In previous studies, local COX2 up-regulation has
been discussed as a potential mechanism of elevated
oestrogen synthesis in inflammation and some cancers
(reviewed in (32)), but we lack evidence confirming this
in vivo. To the best of our knowledge, this is the first
report to demonstrate a similar effect on oestrogen
synthesis through local SF-1 up-regulation.

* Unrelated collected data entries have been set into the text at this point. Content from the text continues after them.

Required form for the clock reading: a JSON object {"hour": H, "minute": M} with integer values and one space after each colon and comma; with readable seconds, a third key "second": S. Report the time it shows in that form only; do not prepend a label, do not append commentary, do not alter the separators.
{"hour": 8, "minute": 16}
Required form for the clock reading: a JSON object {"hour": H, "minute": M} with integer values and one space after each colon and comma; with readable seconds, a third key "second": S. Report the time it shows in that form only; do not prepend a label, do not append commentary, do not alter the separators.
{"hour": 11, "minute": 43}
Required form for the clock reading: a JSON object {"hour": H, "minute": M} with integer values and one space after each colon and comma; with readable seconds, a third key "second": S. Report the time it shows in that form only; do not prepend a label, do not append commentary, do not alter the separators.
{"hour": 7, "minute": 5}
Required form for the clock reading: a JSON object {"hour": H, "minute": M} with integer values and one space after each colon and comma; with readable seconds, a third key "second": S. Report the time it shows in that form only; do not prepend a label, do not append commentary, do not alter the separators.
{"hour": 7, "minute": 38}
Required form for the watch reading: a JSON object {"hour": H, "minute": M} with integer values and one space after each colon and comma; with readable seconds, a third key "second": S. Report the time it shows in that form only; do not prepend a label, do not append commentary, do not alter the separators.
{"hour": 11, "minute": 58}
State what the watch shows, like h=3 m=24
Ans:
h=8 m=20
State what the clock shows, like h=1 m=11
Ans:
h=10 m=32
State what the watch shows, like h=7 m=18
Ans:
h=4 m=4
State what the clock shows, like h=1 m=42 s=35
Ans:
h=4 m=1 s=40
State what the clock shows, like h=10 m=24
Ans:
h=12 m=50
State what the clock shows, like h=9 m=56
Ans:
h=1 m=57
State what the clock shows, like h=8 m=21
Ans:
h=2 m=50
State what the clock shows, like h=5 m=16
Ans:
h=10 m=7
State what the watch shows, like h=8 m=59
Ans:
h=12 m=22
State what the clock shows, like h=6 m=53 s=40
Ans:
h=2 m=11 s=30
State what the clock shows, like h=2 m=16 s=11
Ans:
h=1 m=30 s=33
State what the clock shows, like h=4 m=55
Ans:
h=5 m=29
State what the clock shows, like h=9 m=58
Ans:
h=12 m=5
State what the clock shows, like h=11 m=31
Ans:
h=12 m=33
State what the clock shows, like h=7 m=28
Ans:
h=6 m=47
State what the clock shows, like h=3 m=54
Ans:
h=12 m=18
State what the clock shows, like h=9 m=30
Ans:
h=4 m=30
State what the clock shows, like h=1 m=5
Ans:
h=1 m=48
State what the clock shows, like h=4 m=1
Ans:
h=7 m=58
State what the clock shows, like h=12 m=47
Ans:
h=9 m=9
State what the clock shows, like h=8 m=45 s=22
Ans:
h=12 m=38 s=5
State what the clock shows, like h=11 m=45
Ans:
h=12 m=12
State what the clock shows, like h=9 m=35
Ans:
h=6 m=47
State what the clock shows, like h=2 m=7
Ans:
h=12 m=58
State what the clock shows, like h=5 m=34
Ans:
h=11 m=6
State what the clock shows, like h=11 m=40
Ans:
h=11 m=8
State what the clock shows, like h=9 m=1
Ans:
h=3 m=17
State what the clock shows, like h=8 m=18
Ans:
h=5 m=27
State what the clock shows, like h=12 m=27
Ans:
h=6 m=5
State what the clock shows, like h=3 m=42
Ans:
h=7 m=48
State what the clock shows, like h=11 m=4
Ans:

In summary, we found elevated oestrogen synthesis
in an LCT to be caused by elevated PII-transcribed
CYP19 levels. Moreover, we found the enhanced CYP19
transcription to be most likely caused by elevated levels
of the transcription factor SF-1. Interestingly, CYP19
up-regulation in oestrogen-dependent breast cancer has
been attributed to enhanced PII activity (30). Our
findings reveal pathological SF-1 up-regulation to be a
potential mechanism enhancing local oestrogen
synthesis in LCTs, suggesting this mechanism to be
explored as a potential cause of CYP19 up-regulation in
other pathological conditions as well.
Declaration of interest
The authors declare that there is no conflict of interest that could be
perceived as prejudicing the impartiality of the research reported.
Funding
This work was supported by grants from the Norwegian Cancer
Society and the Norwegian Health Region West. A H Straume is the
recipient of a PhD grant and S Knappskog received his postdoc
fellowship from the Norwegian Cancer Society. All the laboratory work
was performed in Mohn Cancer Research Laboratory.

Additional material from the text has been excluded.